Bringing the Big Bang to SMC

According to the Barenaked Ladies, the musicians responsible for ‘The Big Bang Theory,’ show’s theme song, “Our whole universe was in a hot dense state, then nearly fourteen billion years ago expansion started, and wait...the Earth began to cool, the autotrophs began to drool, Neanderthals developed tools, we built a wall (and the pyramids), math, science, history, unraveling the mysteries that all started with the big bang!” On Thursday, Nov. 3, the Santa Monica College “Eating Well, How Life Begins, & More: Distinguished Scientists Lecture Series,” featured Dr. David Deamer, a research professor in the Biomolecular Engineering Department at the University of California Santa Cruz and author and editor recently featured on NOVA.

Deamer provided listeners with information regarding our Earth, the solar system, and the Big Bang theory.

The author, who has done extensive research in astrobiology, gave an evolutionary narrative of how stars give rise to life.

In the process of his research, Deamer formed some possible answers as to how simple hydrogen atoms 13 billion years ago came to become the planets and complex life forms that we know today.

According to Deamer, solar systems are produced when a giant cloud of dust, known as a nebula, begins to form a star.

The dust that is left over after the creation of the star then starts to form planets.

“There is strong evidence that the moon was formed 4.4 billion years ago when a planet the size of Mars collided with Earth and created so much energy that the earth and the moon were extremely hot and red for an extended period, until they both cooled down resulting in the moon,” said Deamer.

When this happened, the heat was so intense that any organic carbon and water that might have existed disappeared.

But given such incredibly long periods of extreme heat, the question over where and when carbon came into the picture still presents mysteries.

“We think it came from the impact of comets and water vapor coming out from the interior of earth from volcanic action. Go out and look at the ocean. It is comet water. We are quite certain that comets contributed much of the early ocean water as well as some of the organic compounds that were required for the beginning of life,” said Deamer.

According to Deamer, for life to begin, we need monomers, such as amino acids, bases like the bases of DNA guanine, cytosine, adenine, and thymine, carbohydrates and phosphates.

In addition, we also need something to make compartments, which are amphiphiles, a soap-like molecule that both “likes and dislikes” water, or hydrophilic and hydrophobic.
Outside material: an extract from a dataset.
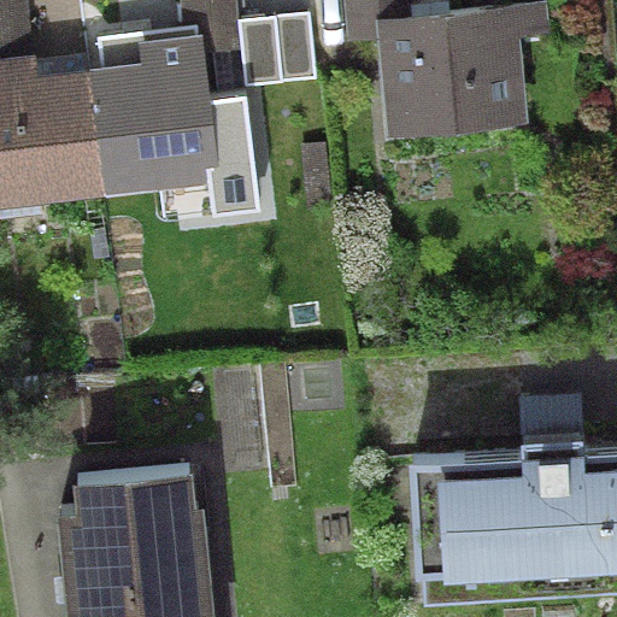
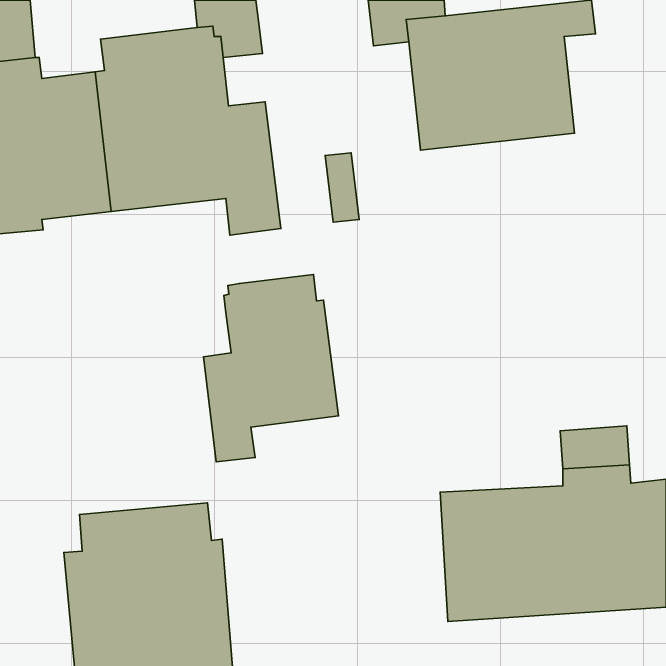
building: [239,12,316,87] -> none
building: none -> [204,275,339,462]

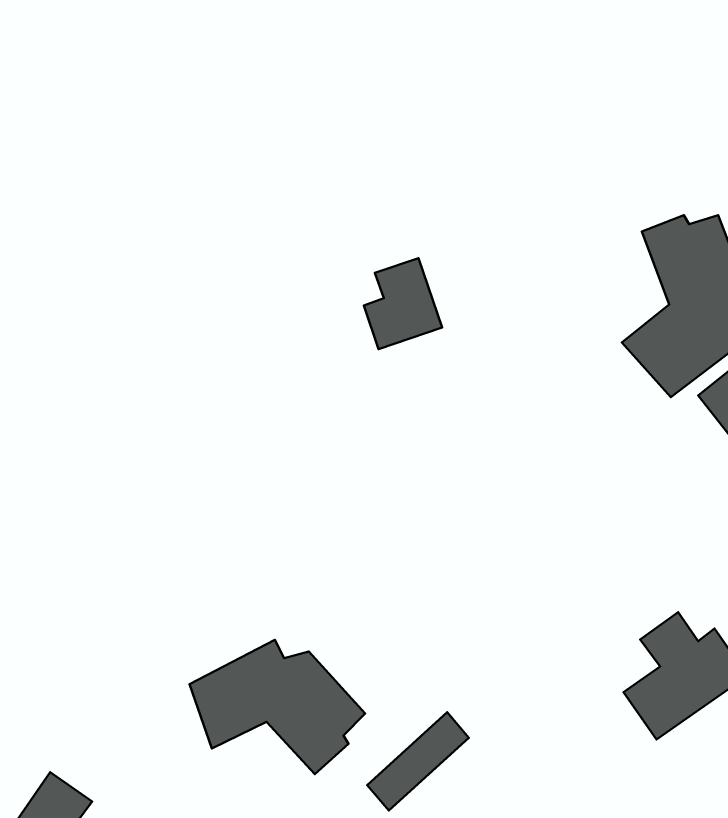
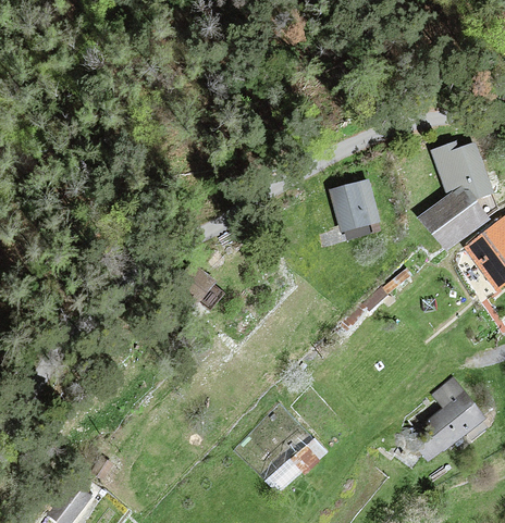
building: [364,258,442,349] -> [335,179,382,234]
building: [189,640,365,774] -> none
“When you have an amphiphile, you can make membranes, an enclosing that acts as a selective barrier within or around a cell. If you have ever blown a soap bubble, you’ve made a membrane – it’s that simple. It’s called self-assembly. Amphiphiles are required to make cellular compartments,” said Deamer.

When a certain meteroid is opened, you discover the monomers of life, such as amino acids and amphiphiles, that with the addition of water can produce membranes.

“We think that this might have been the compartments available for the origin of cellular life, and that’s really what we are getting at here,” said Deamer.

Deamer also talked about the orbiting satellite Kepler and its main function.

When it sets its focus on a single star, it carefully monitors for little dips in the light coming to Earth from that star, an effect that is caused when a planet passes in front of the star.

The last lecture of the “Eating Well, How Life Begins, & More: Distinguished Scientists Lecture Series” will be on Nov. 22 at 11:15 a.m. in the Science Lecture Hall, room 140 on the main campus.

Hsing-Jien Kung, deputy director of the Cancer Center Basic Science at the UC Davis Cancer Center, will be presenting “Self-eating or Self-killing: How to Trick Cancer Cells to Die.”